The Liberal Order Can’t Heal Itself
Over Thanksgiving week the talk of the economically focused internet was a viral essay claiming, absurdly, that the real poverty line in America for a family of four is $140,000 a year.
If you were inclined to generosity, you would say that the essay resonated because it emphasized real problems, from the rising cost of child care and housing to the distorting effects of welfare benefit cliffs as people climb up from poverty. But its basic claim was still completely wrong, as are most apocalyptic accounts of the American economic situation. Beware of anyone, left or right, trying to persuade you that middle-class Americans have all plunged into poverty or that young Americans have no prospects anymore.
I doubt the author, an asset manager named Michael W. Green, considers himself a post-liberal, but his essay is relevant to the arguments over post-liberalism that I covered in my preholiday newsletter. In the great wrangle between defenders of the liberal order and their would-be successors, a key liberal claim is that populists and nationalists and socialists just misunderstand the economic landscape — catastrophizing about what globalization or neoliberalism has supposedly done to the common person when in fact the common person is doing pretty well.
In this reading of our era, the entire populist revolt looks like an internet-abetted, misinformation-fueled own goal. Not because everything is economically perfect under liberal conditions — maybe growth is too slow, maybe inequality is a problem, maybe technological progress isn’t what was hoped. But overall, Americans got richer across the neoliberal era, the populist and socialist alternatives yield slower growth and more corruption and a lot of the specific economic problems cited by neoliberalism’s critics (housing costs, say) would actually be ameliorated by a stronger dose of deregulation and free markets, the old liberal prescription made new.

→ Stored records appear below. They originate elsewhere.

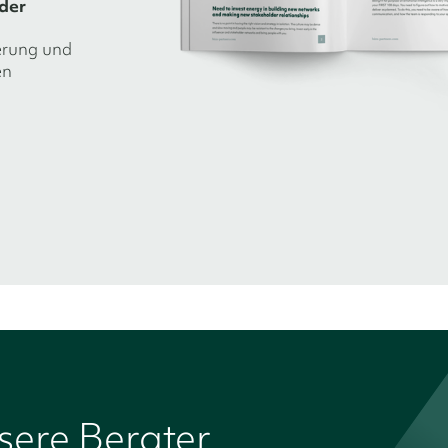
der
herung und
en
nsere Berater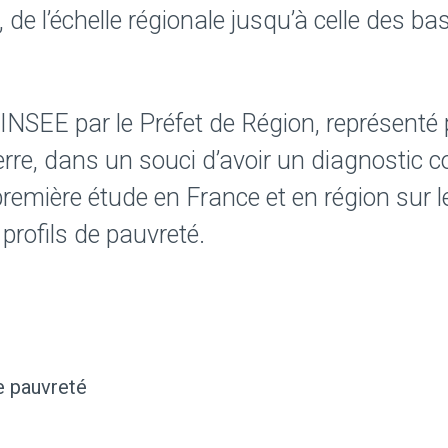
 de l’échelle régionale jusqu’à celle des ba
NSEE par le Préfet de Région, représenté p
erre, dans un souci d’avoir un diagnostic c
première étude en France et en région sur 
 profils de pauvreté.
e pauvreté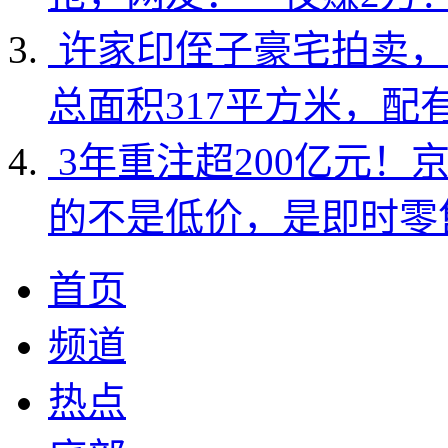
许家印侄子豪宅拍卖，
总面积317平方米，配
3年重注超200亿元！
的不是低价，是即时零
首页
频道
热点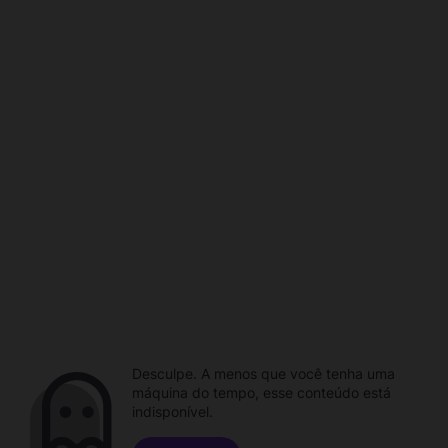
Desculpe. A menos que você tenha uma
máquina do tempo, esse conteúdo está
indisponível.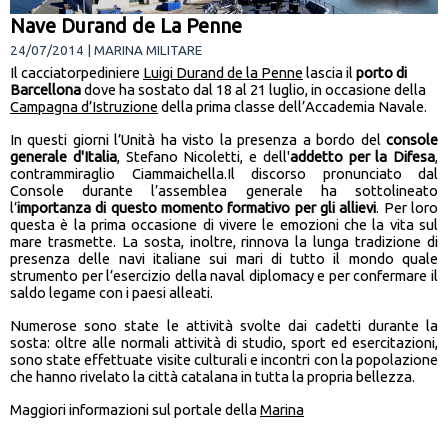
Nave Durand de La Penne
24/07/2014 | MARINA MILITARE
Il cacciatorpediniere
Luigi Durand de la Penne
lascia il
porto di
Barcellona
dove ha sostato dal 18 al 21 luglio, in occasione della
Campagna d’Istruzione
della prima classe dell’Accademia Navale.
In questi giorni l’Unità ha visto la presenza a bordo del
console
generale d'Italia
, Stefano Nicoletti, e dell'
addetto per la Difesa
,
contrammiraglio Ciammaichella.Il discorso pronunciato dal
Console durante l’assemblea generale ha sottolineato
l’
importanza di questo momento formativo per gli allievi
. Per loro
questa è la prima occasione di vivere le emozioni che la vita sul
mare trasmette. La sosta, inoltre, rinnova la lunga tradizione di
presenza delle navi italiane sui mari di tutto il mondo quale
strumento per l’esercizio della naval diplomacy e per confermare il
saldo legame con i paesi alleati.
Numerose sono state le attività svolte dai cadetti durante la
sosta: oltre alle normali attività di studio, sport ed esercitazioni,
sono state effettuate visite culturali e incontri con la popolazione
che hanno rivelato la città catalana in tutta la propria bellezza.
Maggiori informazioni sul portale della
Marina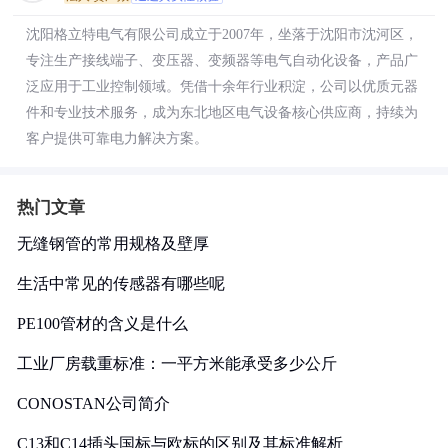
沈阳格立特电气有限公司成立于2007年，坐落于沈阳市沈河区，
专注生产接线端子、变压器、变频器等电气自动化设备，产品广
泛应用于工业控制领域。凭借十余年行业积淀，公司以优质元器
件和专业技术服务，成为东北地区电气设备核心供应商，持续为
客户提供可靠电力解决方案。
热门文章
无缝钢管的常用规格及壁厚
生活中常见的传感器有哪些呢
PE100管材的含义是什么
工业厂房载重标准：一平方米能承受多少公斤
CONOSTAN公司简介
C13和C14插头国标与欧标的区别及其标准解析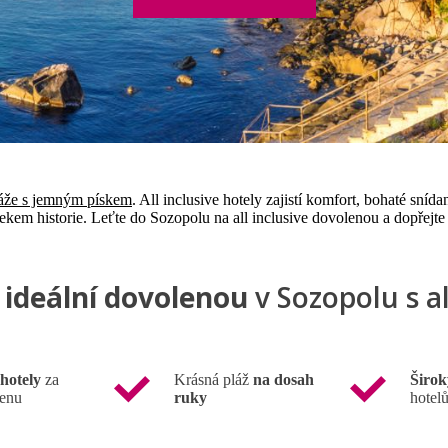
áže s jemným pískem
. All inclusive hotely zajistí komfort, bohaté sníd
dotekem historie. Leťte do Sozopolu na all inclusive dovolenou a dopřejte
i
ideální dovolenou
v Sozopolu s al
hotely
za
Krásná pláž
na dosah
Širok
cenu
ruky
hotel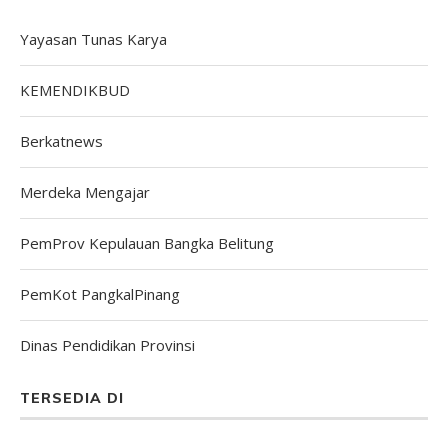
Yayasan Tunas Karya
KEMENDIKBUD
Berkatnews
Merdeka Mengajar
PemProv Kepulauan Bangka Belitung
PemKot PangkalPinang
Dinas Pendidikan Provinsi
TERSEDIA DI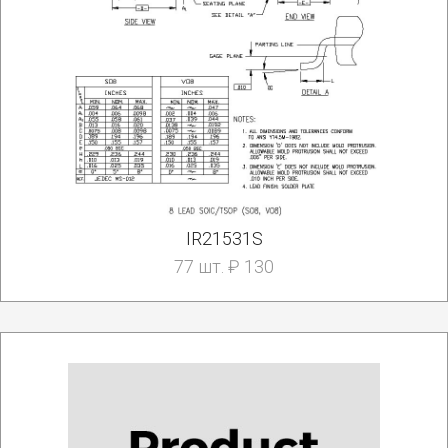
IR21531S
77 шт. ₽ 130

In which case the restoration of a liberal consensus is simply a matter of people abandoning bad ideas — perhaps after a dispiriting experience with tariffs? — and returning to good ones, and the struggle with populism is essentially a struggle to persuade people stuck at the end of a blind alley to turn around and head back to the sunlight.
I think this perspective is fatally incomplete — more on that in a moment — but it gets enough right to win some key debates with post-liberal thinkers. In particular, the liberal case wins on the following points:
1) Relative to the realistic counterfactuals, the big neoliberal reforms of the 1970s through the 1990s (deregulation, tax cuts, freer trade, modest limits on the growth of government, and so on) prevented a deeper stagnation in the developed world and made almost everybody at least somewhat richer.